欧州遠征で注力すべき“予行演習”
ドイツ代表、スペイン代表との試合はどうしても押し込まれるので、日本代表の攻撃は必然的にカウンターアタックになる。カウンターの起点になれるターゲットプレーヤーの不在は痛いが、スピードのあるFWを生かせばチャンスはあるだろう。
欧州遠征中の日本代表が注力すべきは、コスタリカ代表戦への準備である。
グループリーグを突破するには3試合のどれかで勝ち点3が必要になると考えたほうがいい。では、どこから3ポイント獲るかといえばコスタリカ代表になる。ところが、それはドイツ代表、スペイン代表戦以上に難しいかもしれない。日本代表には守備耐性がありカウンターもできるが、固められた守備を崩して得点することが苦手だからだ。

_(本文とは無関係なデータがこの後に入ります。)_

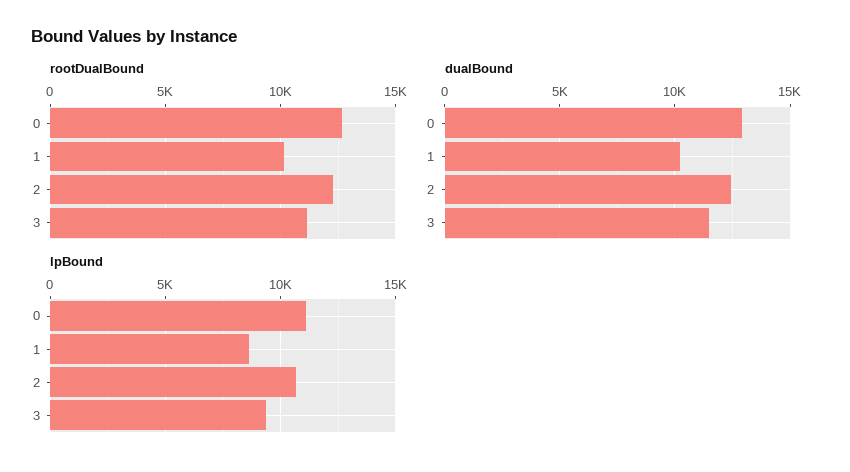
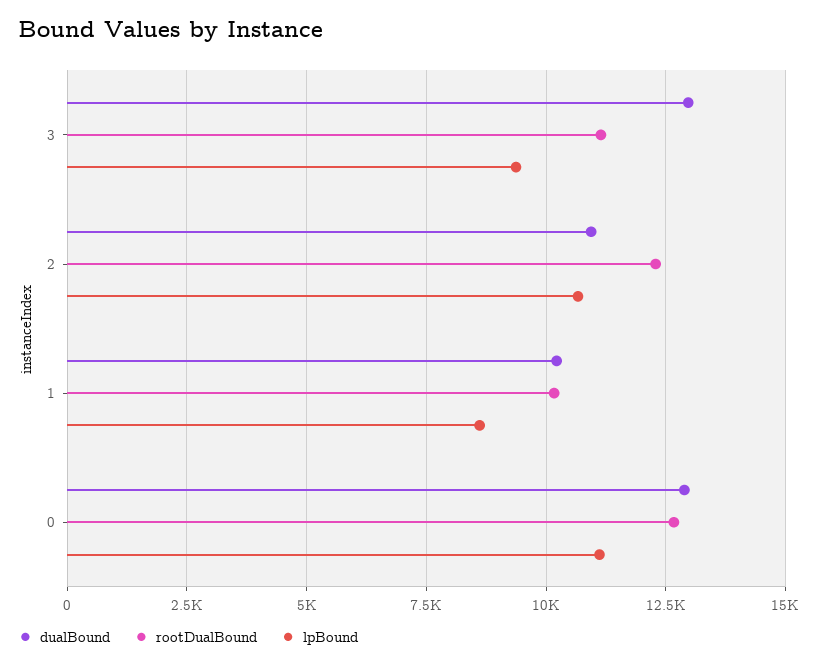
  {
    "rootDualBound": {
      "0": 12750,
      "1": 10250,
      "2": 12250,
      "3": 11250
    },
    "dualBound": {
      "0": 13000,
      "1": 10250,
-     "2": 12500,
+     "2": 11000,
-     "3": 11500
+     "3": 13000
    },
    "lpBound": {
      "0": 11000,
      "1": 8500,
      "2": 10750,
      "3": 9250
    }
  }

コスタリカ代表はベスト8に入った2014年大会の「黄金世代」のメンバーが何人か残っている。つまり世代交代が進んでおらず、8年前ほどの力はない。ただ、堅守速攻型のコスタリカ代表は日本代表にとって相性が悪いという問題があるわけだ。
三笘薫、伊東純也のドリブルという、すでに相手に知れ渡っているに違いない武器以外の、新たな攻撃オプションの構築が遠征2試合の課題になる。もっともすでに情報戦に入っているので、あまり手の内は明かしたくないという事情はあるが、手ぶらで本番に臨むわけにもいかない。ドイツ代表、スペイン代表戦はカウンターがメインになり、カウンターは事前に準備しにくい。

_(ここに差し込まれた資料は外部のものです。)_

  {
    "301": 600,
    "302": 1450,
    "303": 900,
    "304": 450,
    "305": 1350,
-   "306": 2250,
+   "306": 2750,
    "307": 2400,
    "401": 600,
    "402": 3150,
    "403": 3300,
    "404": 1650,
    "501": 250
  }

準備すべきはボール保持からの攻撃、コスタリカ代表戦を想定した攻撃のほうになる。米国戦は相手がハイプレスの強いチームなので、自陣でロストしないための予行演習になるが、2試合トータルの強化ポイントはボール保持からの攻撃だ。
久保建英、鎌田大地の創造性に賭けるもよし、ハイプレスで崩す手前を省くもよし、なにがしかの手がかりは欧州遠征2試合でつかんでおきたい。